[Items from a dataset]
*-*-*
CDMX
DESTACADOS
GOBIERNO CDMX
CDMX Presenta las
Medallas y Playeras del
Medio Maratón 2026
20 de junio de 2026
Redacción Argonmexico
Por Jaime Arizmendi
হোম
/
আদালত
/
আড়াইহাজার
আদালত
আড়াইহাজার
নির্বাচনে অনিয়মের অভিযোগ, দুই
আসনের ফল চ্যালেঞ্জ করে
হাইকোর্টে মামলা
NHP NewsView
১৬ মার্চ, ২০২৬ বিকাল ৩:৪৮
*-*-*
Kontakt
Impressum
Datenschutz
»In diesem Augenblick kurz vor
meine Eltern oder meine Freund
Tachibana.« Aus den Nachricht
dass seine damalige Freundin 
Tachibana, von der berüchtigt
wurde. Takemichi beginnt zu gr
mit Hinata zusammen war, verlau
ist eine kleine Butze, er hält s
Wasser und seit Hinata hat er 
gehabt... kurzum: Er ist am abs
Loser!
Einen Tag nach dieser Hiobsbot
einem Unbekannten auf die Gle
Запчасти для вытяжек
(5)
*-*-*
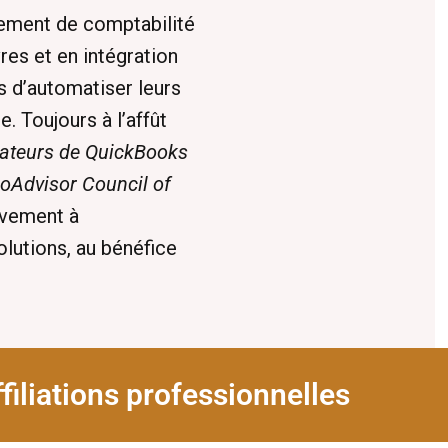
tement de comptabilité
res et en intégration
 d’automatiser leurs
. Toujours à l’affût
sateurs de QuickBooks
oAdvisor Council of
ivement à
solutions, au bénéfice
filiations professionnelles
*-*-*
Your instructions –
Pull every line containing "Hinata" out of the data above.

Output of the exercise –
mit Hinata zusammen war, verlau
Wasser und seit Hinata hat er 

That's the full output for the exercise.